Há, basicamente, dois caminhos. O primeiro é o tribunal manter a decisão do TRE-SC, que julgou a ação improcedente. O segundo caminho é bem mais complexo – e politicamente mais sensível a Jorge Seif
O Tribunal Superior Eleitoral (TSE) retoma nesta semana um julgamento que pode produzir um dos desfechos mais delicados da política catarinense recente. Está na pauta do dia 5 de fevereiro o processo que pede a cassação do mandato do senador Jorge Seif Júnior (PL), acusado de ter se beneficiado da estrutura de empresas durante a campanha de 2022. O caso ficou meses represado em Brasília, sob o argumento de necessidade de aprofundamento das diligências, e agora volta à mesa com alto potencial de impacto político.
Há, basicamente, dois caminhos. O primeiro é o tribunal rejeitar o recurso e manter a decisão do TRE catarinense, que julgou a ação improcedente. Nesse cenário, Seif seguiria no mandato e o episódio terminaria sem alteração no resultado eleitoral. O senador afirma estar tranquilo e sustenta que duas instâncias já afastaram irregularidades.
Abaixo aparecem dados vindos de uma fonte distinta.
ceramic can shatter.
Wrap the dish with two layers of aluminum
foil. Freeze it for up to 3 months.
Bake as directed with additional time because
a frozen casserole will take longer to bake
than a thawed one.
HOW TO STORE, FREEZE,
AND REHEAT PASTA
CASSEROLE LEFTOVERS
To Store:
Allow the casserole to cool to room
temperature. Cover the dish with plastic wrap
O segundo caminho é bem mais complexo – e politicamente mais sensível. Se o TSE acolher o recurso e cassar o diploma de Seif e de seus suplentes, os votos por ele obtidos seriam anulados. A partir daí, surgem duas alternativas jurídicas. Uma delas é a convocação de eleição suplementar. Não seria uma novidade no histórico da Justiça Eleitoral.
Caso a cassação resulte na convocação de eleição suplementar, o cenário projetado é de três vagas em disputa em outubro. Duas delas corresponderiam aos mandatos regulares de oito anos no Senado. A terceira vaga seria específica para completar o mandato de Seif. Trata-se de um arranjo jurídico possível e politicamente relevante, que amplia o peso da disputa e ajuda a explicar o interesse de diferentes forças no desfecho do julgamento.
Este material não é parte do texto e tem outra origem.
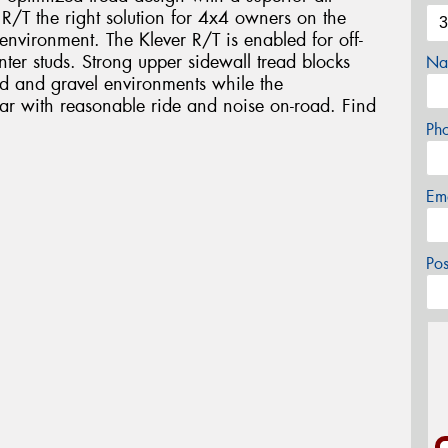
/T the right solution for 4x4 owners on the
environment. The Klever R/T is enabled for off-
ter studs. Strong upper sidewall tread blocks
Na
sand and gravel environments while the
ear with reasonable ride and noise on-road. Find
Ph
Em
Po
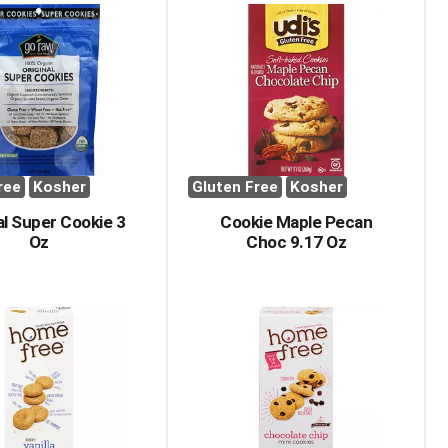
ree
Kosher
Gluten Free
Kosher
al Super Cookie 3
Cookie Maple Pecan
Oz
Choc 9.17 Oz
A outra possibilidade é a retotalização dos votos válidos, excluídos aqueles considerados nulos. Nesse caso, o diploma seria conferido a Raimundo Colombo, segundo colocado na disputa de 2022. A tese não é exótica: trata-se de um procedimento já adotado nas eleições proporcionais, quando votos anulados não entram no cálculo final do resultado.
Politicamente, essa solução agrada a quase todos os lados: inclusive a setores do próprio PL. O único derrotado inequívoco seria Seif. Ainda caberia recurso ao STF, mas sem efeito automático: apenas uma liminar permitiria a permanência no cargo.
O julgamento vai além de um mandato. O desfecho, qualquer que seja, deixará marcas duradouras em Santa Catarina.